The wave sounds are recorded from rivers of the Pacific Northwest that empty into the Pacific Ocean, the great body of water between Japan and the United States. These filaments are currently the world's only side-emitting optical fiber. The weaving tool was invented by traditional kimono weavers and woven in Kyoto, the artist's "official home" on her birth certificate. The sound of running water represents her father's life; he was born in Kyoto, but passed away when the artist was young. The rocking chair is Nagasawa's stake in the ground, New York, her new home. A glass table next to the chair display corporeal specimens: the artist's own umbilical cord in a Petri dish, and a collection of her gray hair in a small medicine jar, representing her origin, and the current stage in her life.

The installation was conceived for an exhibition “Making a Home: Japanese Contemporary Artists in New York” at the Japan Society, October17, 2007 through January 13, 2008. Sound, lighting and software design, in collaboration with Andrew Schloss and Dale Stammen.

 

BIO

Based in New York since 2001, Nagasawa received her MFA at Hochschule der Künste in Berlin, and came to the US through the invitation of CalArts in 1986, where she studied art, critical theory and music.

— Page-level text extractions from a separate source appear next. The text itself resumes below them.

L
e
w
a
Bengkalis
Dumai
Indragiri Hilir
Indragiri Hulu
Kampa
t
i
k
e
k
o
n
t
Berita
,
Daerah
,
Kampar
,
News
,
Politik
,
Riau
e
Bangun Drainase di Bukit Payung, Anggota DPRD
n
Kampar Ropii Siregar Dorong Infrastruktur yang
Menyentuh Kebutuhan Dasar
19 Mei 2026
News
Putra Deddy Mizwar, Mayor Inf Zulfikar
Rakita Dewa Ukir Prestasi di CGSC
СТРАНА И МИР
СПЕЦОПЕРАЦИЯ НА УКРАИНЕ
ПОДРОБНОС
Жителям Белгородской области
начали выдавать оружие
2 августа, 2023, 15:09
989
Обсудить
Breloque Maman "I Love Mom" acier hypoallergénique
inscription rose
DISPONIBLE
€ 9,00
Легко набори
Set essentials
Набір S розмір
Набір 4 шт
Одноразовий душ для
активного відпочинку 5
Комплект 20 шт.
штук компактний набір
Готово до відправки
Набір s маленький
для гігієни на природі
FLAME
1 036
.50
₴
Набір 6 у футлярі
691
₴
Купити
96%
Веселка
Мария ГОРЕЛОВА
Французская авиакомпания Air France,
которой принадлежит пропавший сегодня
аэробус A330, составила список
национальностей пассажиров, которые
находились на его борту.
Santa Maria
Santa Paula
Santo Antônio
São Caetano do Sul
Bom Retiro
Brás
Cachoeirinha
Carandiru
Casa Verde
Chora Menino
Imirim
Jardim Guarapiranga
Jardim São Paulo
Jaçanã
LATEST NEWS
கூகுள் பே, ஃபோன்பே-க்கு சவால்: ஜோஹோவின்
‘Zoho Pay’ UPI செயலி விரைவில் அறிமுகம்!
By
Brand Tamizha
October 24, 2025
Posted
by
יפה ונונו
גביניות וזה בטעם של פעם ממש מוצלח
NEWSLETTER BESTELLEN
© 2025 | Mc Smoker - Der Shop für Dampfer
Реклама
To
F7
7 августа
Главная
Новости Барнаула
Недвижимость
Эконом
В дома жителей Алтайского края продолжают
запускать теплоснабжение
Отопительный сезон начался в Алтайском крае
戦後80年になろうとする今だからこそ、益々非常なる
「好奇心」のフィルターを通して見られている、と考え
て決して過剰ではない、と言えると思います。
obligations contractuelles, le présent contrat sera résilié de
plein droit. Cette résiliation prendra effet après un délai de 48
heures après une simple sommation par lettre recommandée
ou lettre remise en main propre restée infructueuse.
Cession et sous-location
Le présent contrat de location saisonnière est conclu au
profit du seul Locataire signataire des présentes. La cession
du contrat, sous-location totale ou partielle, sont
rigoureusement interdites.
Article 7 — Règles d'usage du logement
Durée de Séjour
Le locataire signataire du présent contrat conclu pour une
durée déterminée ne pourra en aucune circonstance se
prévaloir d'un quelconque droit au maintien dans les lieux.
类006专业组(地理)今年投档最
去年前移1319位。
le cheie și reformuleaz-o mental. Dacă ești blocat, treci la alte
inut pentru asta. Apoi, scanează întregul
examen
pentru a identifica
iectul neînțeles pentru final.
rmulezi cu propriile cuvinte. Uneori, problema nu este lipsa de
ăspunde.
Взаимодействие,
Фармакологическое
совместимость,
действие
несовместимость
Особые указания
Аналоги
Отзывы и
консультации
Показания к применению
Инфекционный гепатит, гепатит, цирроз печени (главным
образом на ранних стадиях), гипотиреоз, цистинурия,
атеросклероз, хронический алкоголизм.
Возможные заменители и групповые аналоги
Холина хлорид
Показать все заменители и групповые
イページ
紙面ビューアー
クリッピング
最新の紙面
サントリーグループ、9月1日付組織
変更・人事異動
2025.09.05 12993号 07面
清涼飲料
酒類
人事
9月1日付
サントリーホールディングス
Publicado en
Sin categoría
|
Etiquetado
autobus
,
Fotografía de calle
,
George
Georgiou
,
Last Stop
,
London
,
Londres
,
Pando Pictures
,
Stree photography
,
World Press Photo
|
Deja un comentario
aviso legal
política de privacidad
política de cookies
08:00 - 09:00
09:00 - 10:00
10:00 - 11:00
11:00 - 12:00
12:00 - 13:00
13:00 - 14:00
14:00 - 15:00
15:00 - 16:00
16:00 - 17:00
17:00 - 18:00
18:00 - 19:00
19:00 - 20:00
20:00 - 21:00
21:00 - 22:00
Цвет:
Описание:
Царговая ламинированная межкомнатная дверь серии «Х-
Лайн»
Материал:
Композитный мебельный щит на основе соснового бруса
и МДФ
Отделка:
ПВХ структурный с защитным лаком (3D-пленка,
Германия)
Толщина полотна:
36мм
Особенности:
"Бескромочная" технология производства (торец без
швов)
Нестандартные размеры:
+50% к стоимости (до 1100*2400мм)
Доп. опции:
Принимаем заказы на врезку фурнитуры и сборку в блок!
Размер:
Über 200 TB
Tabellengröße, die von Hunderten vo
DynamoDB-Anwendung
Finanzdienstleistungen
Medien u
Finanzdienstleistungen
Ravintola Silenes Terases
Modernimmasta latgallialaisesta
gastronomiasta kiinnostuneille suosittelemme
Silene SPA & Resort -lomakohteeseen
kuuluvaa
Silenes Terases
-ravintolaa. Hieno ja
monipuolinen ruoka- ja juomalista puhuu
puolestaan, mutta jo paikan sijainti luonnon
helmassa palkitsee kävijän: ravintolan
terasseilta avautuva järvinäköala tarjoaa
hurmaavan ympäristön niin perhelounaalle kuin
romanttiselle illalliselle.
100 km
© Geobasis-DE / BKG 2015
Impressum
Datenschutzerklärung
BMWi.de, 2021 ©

She is an interdisciplinary artist whose site-specific work explores the places, politics, ecology and psychological dimensions of space and people. She received grants, and fellowships from DAAD, Berlin, Rockefeller Foundation, California Arts Council, Brody Arts Fund and Japan Foundation, among others. In New York, she was a recipient of the Marie Walsh Sharpe Foundation Studio, and Established Artist Studio Fellowship from Urban Glass. In the field of public art, she has won more than 20 public art commissions, and received two Design Excellence Awards (Los Angeles,1997 and New York, 2007). She has been a representative of the Asian Art Biennial (Bangladesh, 2002), International Biennial (Egypt, 2002), Sharjah Biennial (United Arab Emirates, 2003), Echigo-Tsumari Triennial (Japan, 2003) and Sinop Biennial (Turkey, 2006), as well as exhibited in the Czech Republic, Denmark, Germany, Hungry, Italy, Japan, Mexico, and the United States.